Dr. Fettke has also written a very an article in the Journal of Pentecostal Theology titled “The Spirit of God Hovered Over the Waters: Creation, the Local Church, and the Mentally and Physically Challenged, A Call to Spirit-led Ministry.” The journal article examines aspects of God’s creation, God’s image, and true Spirit-led ministry, in order to point the Pentecostal/Charismatic Church to the biblical witness that calls for ministry to all people in all states of their creation. In the article Dr. Fettke discusses his experience along with the need to include and involve those who are mentally and physically challenged in the life of the local church. He also discusses the importance of remembering and being there for those who have been broken by caring for disabled or ill family members.
Click play below to hear my full interview with Dr. Fettke.
Life after schooling: With and without Noah’s Ark
Dr. Fettke voiced his satisfaction with Florida’s school system in his son’s experience. When an individual with developmental disabilities is in school, parents can be at peace knowing that someone is watching after them and caring for them. Without an organization like Noah’s Ark or any kind of day training, many individuals with developmental disabilities will exit school and stay at home unattended. While some are okay, others get into trouble, can be exploited, and some even get arrested.
As individuals with developmental disabilities become engaged with other Noah’s Ark participants, many parents see their child blossom. Parents discover that their child can do a lot more than they ever imagined. The reason Noah’s Ark is so successful is that there is such love and acceptance. Noah’s Ark is more than an organization, it is an extended family.

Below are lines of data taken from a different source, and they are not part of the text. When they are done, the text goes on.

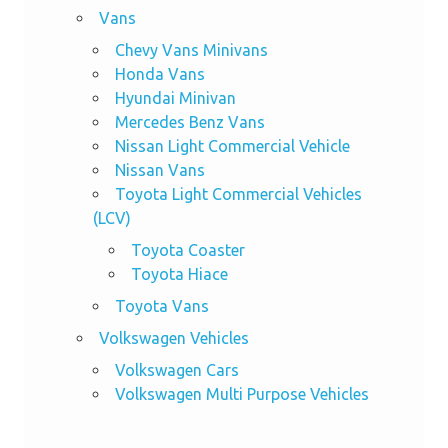
Vans
Chevy Vans Minivans
Honda Vans
Hyundai Minivan
Mercedes Benz Vans
Nissan Light Commercial Vehicle
Nissan Vans
Toyota Light Commercial Vehicles
(LCV)
Toyota Coaster
Toyota Hiace
Toyota Vans
Volkswagen Vehicles
Volkswagen Cars
Volkswagen Multi Purpose Vehicles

Parents can begin to relax knowing that they have done all they can do for their child and that their child is in an accepting and loving environment.
For many parents one of the most difficult challenges is dealing with “letting go” so their child can move on to living independently. A common opinion among parents is that their child “is just not ready” to live on their own. Kosik stated, “Few of us, disabled or not, are ready to move out and live on our own but we do it anyways. We had to learn, we had to make decisions, we had to live with the consequences of poor decisions and that’s how we grew. I frequently tell parents that ‘the greatest gift you can give your child is the gift of independence before they need it.’ It’s hard to let go, it’s even harder with a disabled adult child, but it’s a natural progression of life.”